Records for the task Start Marker

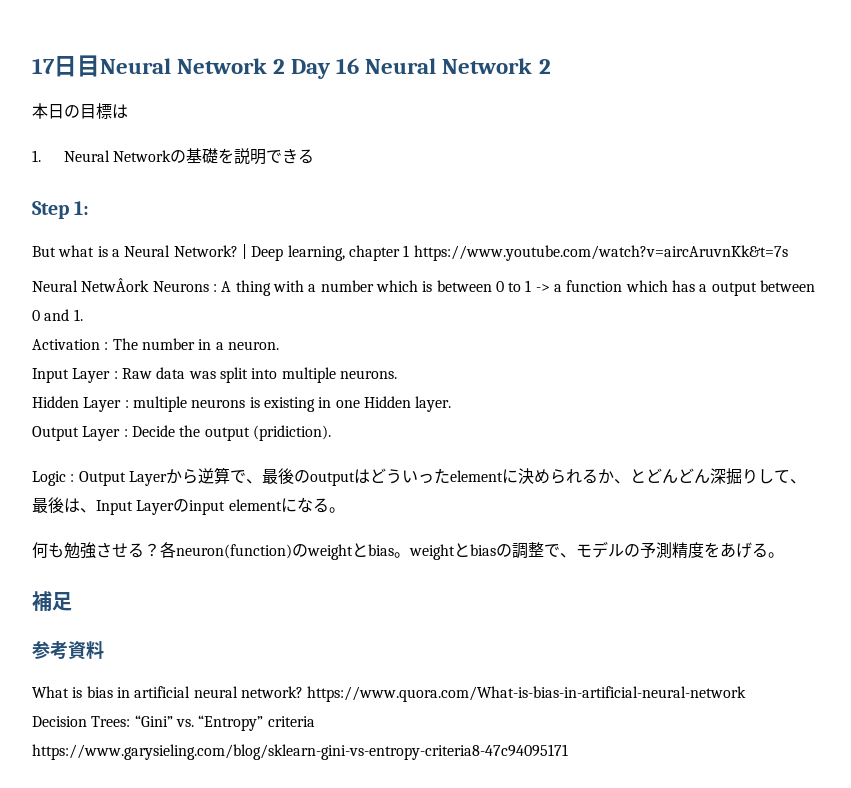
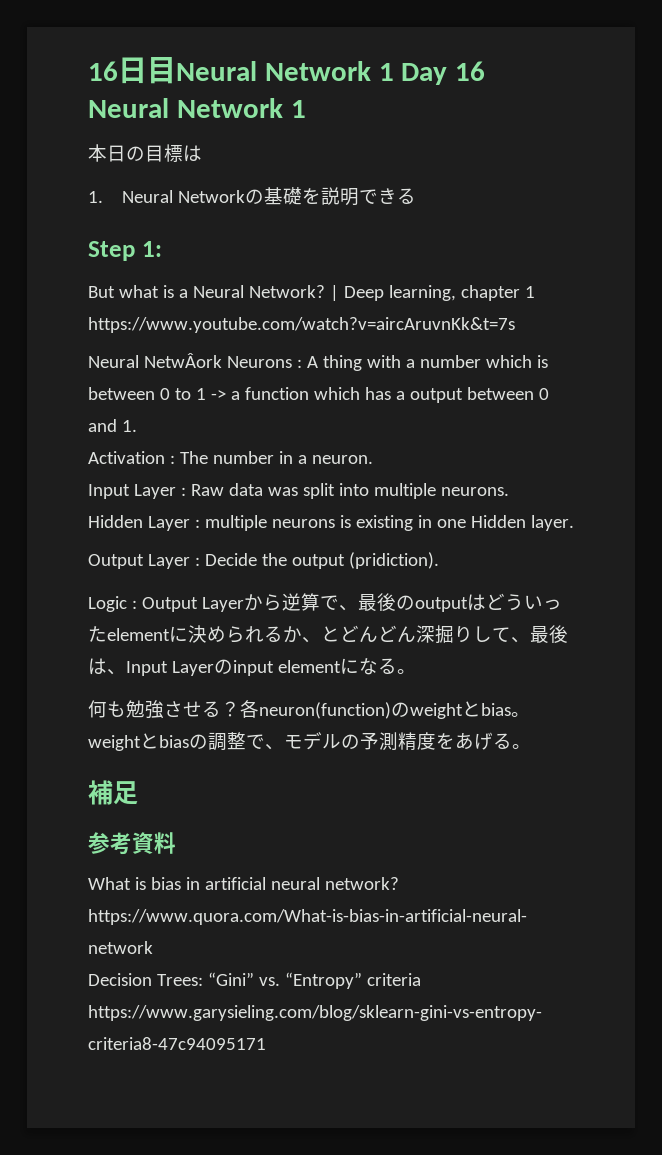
[32,58,55,74] 17 -> [88,61,118,81] 16
[273,59,286,74] 2 -> [378,63,394,81] 1
[538,59,551,74] 2 -> [290,100,306,118] 1

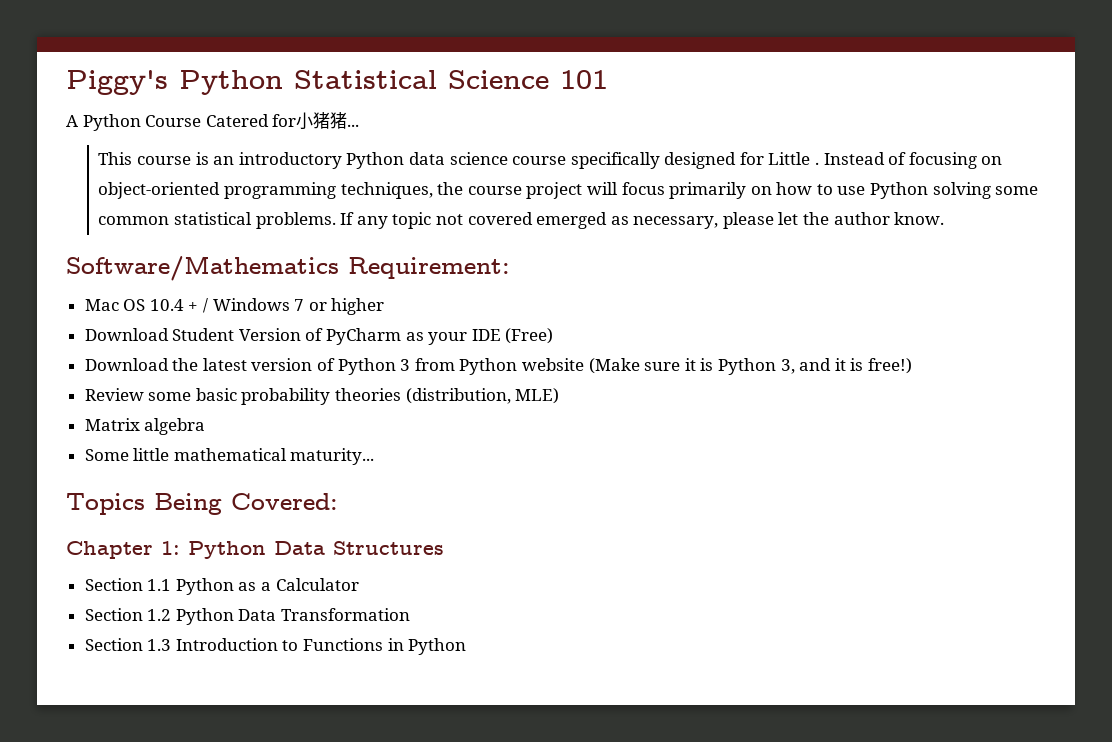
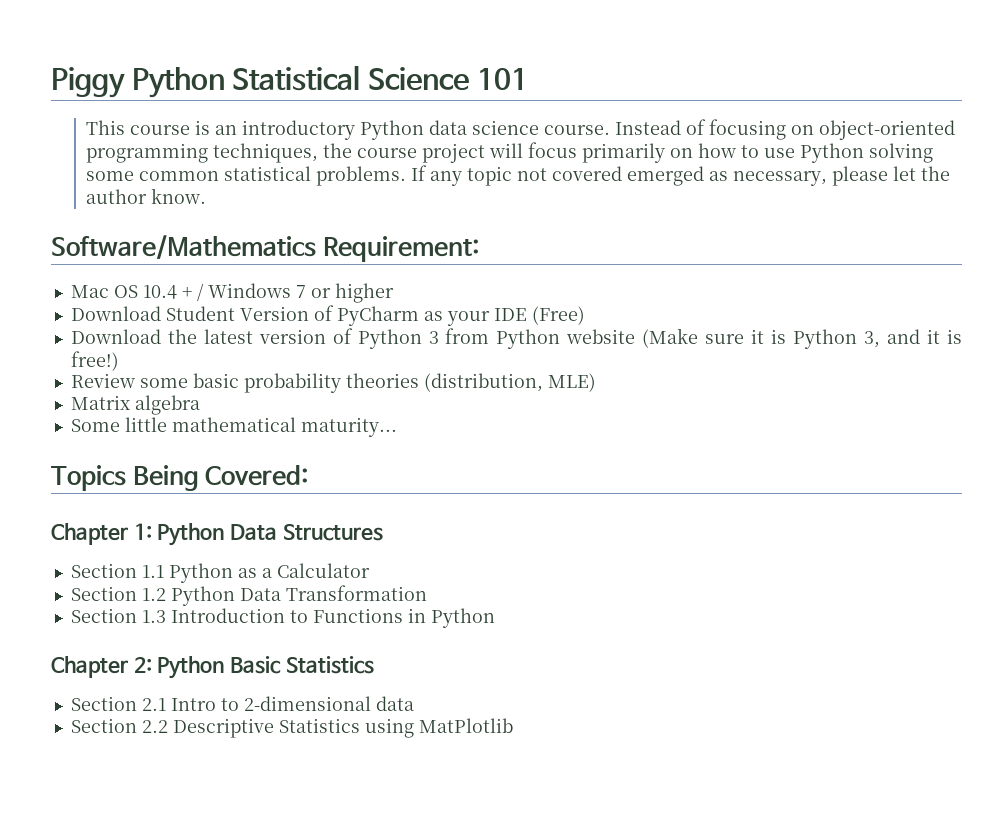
[66,70,168,95] Piggy's -> [51,67,125,98] Piggy
[66,112,360,131] // A Python Course Catered for小猪猪... -> (528, 79) none
[512,152,820,169] course specifically designed for Little . -> [544,125,611,135] course.
(467, 646) none -> [51,656,374,679] [70,696,414,711] [70,718,513,738] // Chapter 2: Python Basic Statistics // Section 2.1 Intro to 2-dimensional data // Section 2.2 Descriptive Statistics using MatPlotlib

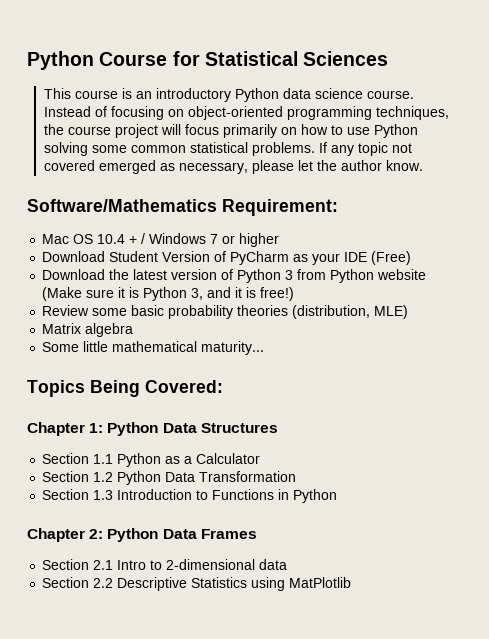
[51,65,528,98] Piggy Python Statistical Science 101 -> [27,51,389,70] Python Course for Statistical Sciences
[230,656,374,674] Basic Statistics -> [162,529,257,539] Data Frames

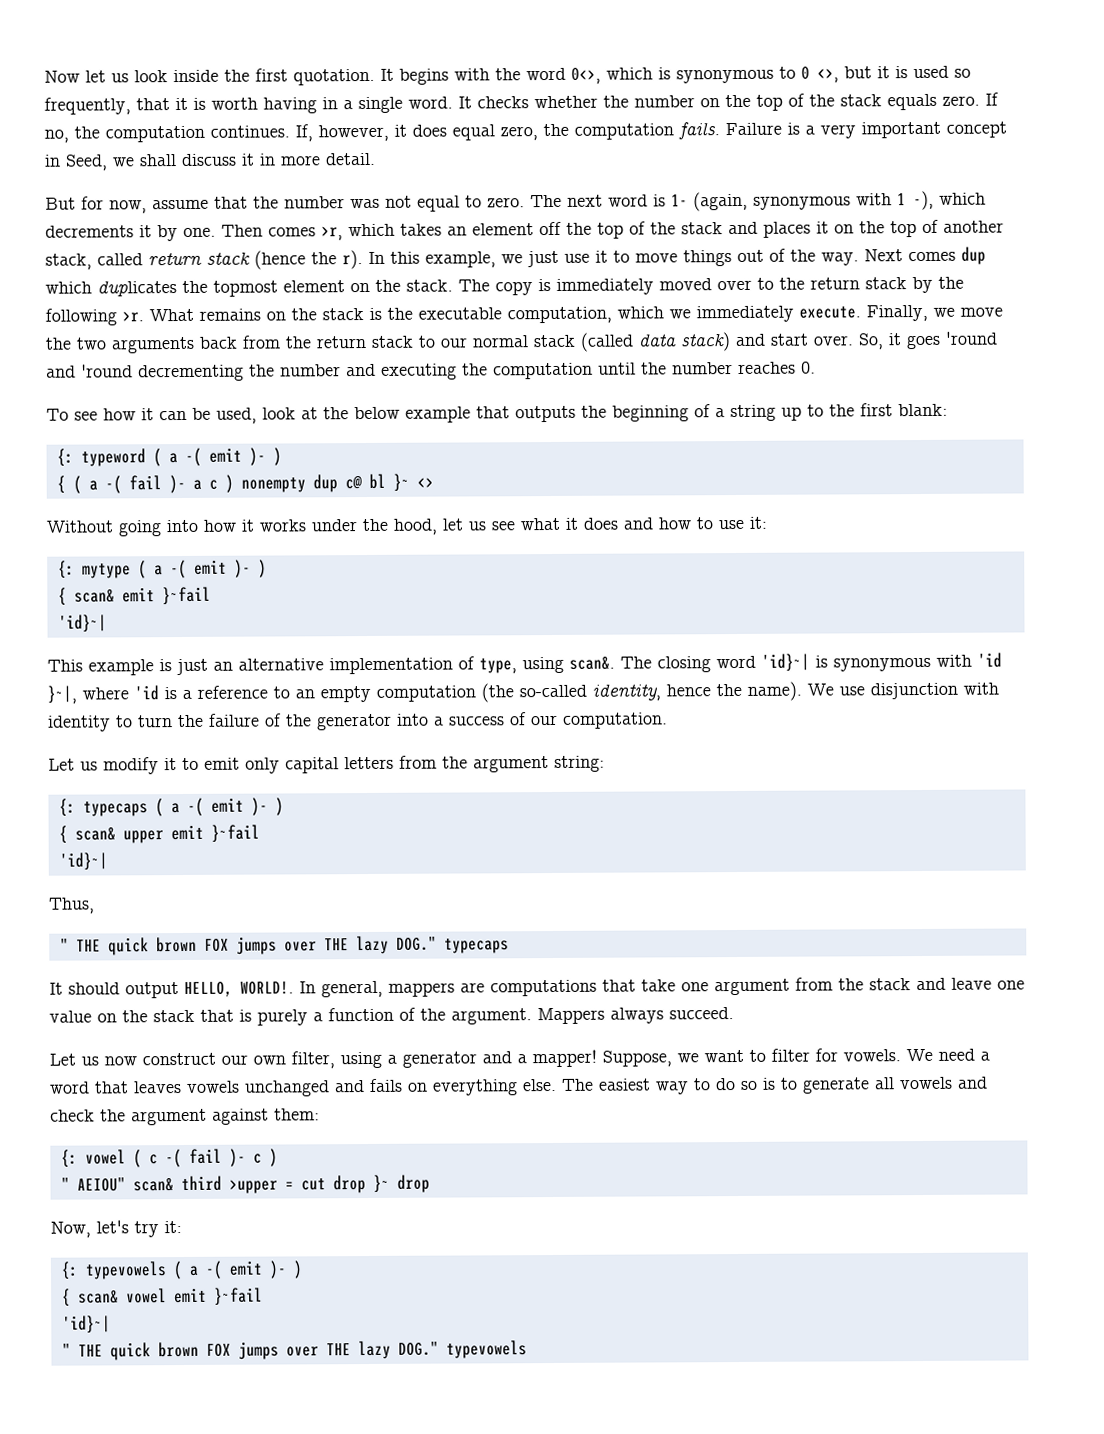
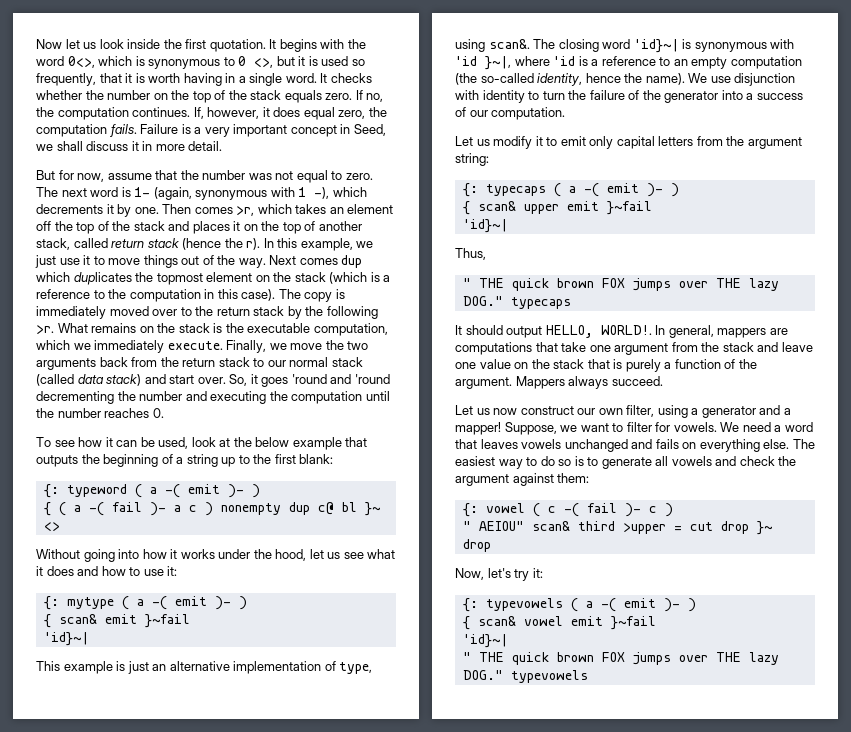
[406,279,453,292] stack. -> [294,272,391,284] [36,289,276,302] stack (which is a reference to the computation in this case).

Records for the task End Marker

▶ Task prompt
Repeat the data above exactly, leaving out any pictures it holds.

▶ Expected answer
[32,58,55,74] 17 -> [88,61,118,81] 16
[273,59,286,74] 2 -> [378,63,394,81] 1
[538,59,551,74] 2 -> [290,100,306,118] 1

[66,70,168,95] Piggy's -> [51,67,125,98] Piggy
[66,112,360,131] // A Python Course Catered for小猪猪... -> (528, 79) none
[512,152,820,169] course specifically designed for Little . -> [544,125,611,135] course.
(467, 646) none -> [51,656,374,679] [70,696,414,711] [70,718,513,738] // Chapter 2: Python Basic Statistics // Section 2.1 Intro to 2-dimensional data // Section 2.2 Descriptive Statistics using MatPlotlib

[51,65,528,98] Piggy Python Statistical Science 101 -> [27,51,389,70] Python Course for Statistical Sciences
[230,656,374,674] Basic Statistics -> [162,529,257,539] Data Frames

[406,279,453,292] stack. -> [294,272,391,284] [36,289,276,302] stack (which is a reference to the computation in this case).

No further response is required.